Les arts de la reconnaissance : stratégies et tactiques de l'intelligence entre identification et interactivité

 

Aleksandra Kaminska

Université de Montréal

 

Domaine : médias, communications et information

Programme à la recherche pour la relève professorale

 Concours 2018-2019

Ce projet examine de quelles manières les secteurs créatifs et technologiques tous deux participent au développement de technologies de reconnaissance, et étudie dans quelle mesure leurs activités présupposent et produisent différentes visions de « l'intelligence ». Ancrée dans les études médiatiques et s'appuyant sur des approches théoriques en arts médiatiques, en études sur les infrastructures, et en études sur l'innovation « STEAM », cette recherche aborde la reconnaissance—comme concept, technologie, et pratique— en tant qu'elle émerge de la rencontre de logiques et de techniques issues de domaines variés.
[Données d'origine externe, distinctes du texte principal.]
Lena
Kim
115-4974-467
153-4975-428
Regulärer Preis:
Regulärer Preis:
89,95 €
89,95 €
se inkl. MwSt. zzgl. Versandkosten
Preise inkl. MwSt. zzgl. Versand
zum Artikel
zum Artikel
Cette recherche repose sur une exploration théorique et historique du concept de reconnaissance à la fois dans sa portée politique—comme ce moment de visibilité dans lequel les individus peuvent être vus et entendus dans le monde—et technologique—en tant que processus et pratique de médiation qui permettent la lisibilité, la communication, et l'échange. Pour comprendre les pratiques stratégiques et tactiques liées à ces technologies dans différents domaines, le projet analyse des moments spécifiques au sein des secteurs créatifs et technologiques où les activités de reconnaissance se croisent et se chevauchent, que ce soit sous la forme de collaboration, d'appropriation, ou même de détournement.

Ce projet s'intéresse particulièrement à la manière dont les artistes dans le domaine des arts médiatiques contemporains participent à l'écosystème de l'innovation et contribuent aux négociations sur les utilisations, les protocoles, et les fonctionnalités de ces technologies. Le projet propose d'étudier les technologies de reconnaissance de façon holistique en considérant les logiciels (par ex. de reconnaissance faciale), le matériel électronique (par ex. la technologie RFID) et les matériaux intelligents (par ex. les revêtements réactifs) comme autant d'entités qui mettent en forme les pratiques de reconnaissance mécanisées. Utilisant les œuvres artistiques comme études de cas ainsi que des entretiens approfondis avec des artistes, des techniciens, et des experts des technologies, cette recherche examine la nature transdisciplinaire des technologies et pratiques de reconnaissance. Ce faisant, le projet suggère que la reconnaissance s'articule constamment en tension entre les idéaux d'interactivité et les exigences d'identification. Ce cadrage conceptuel permet de suivre la reconnaissance entre une perspective de validation et une perspective de surveillance, et met à profit la transition d'une lisibilité humaine à une lisibilité mécanique afin de tracer l'évolution des significations techniques et culturelles de la reconnaissance.

Enfin, en situant ces technologies émergentes comme des machines qui « reconnaissent » (et donc « discernent », « examinent », et « savent ») les corps et les identités, le projet envisage la reconnaissance comme une activité essentielle pour les infrastructures et les systèmes dits « intelligents ». Ainsi, il propose de comprendre la « réalité et l'imaginaire » de l'intelligence à travers le « paradoxe de la reconnaissance ». Télescopant l'art et la technologie au sein de l'étude, cette recherche articule la reconnaissance comme un projet politique, un processus de médiation, et un élément central dans les réalités et les imaginaires des infrastructures de connexion intelligentes entre humains et machines.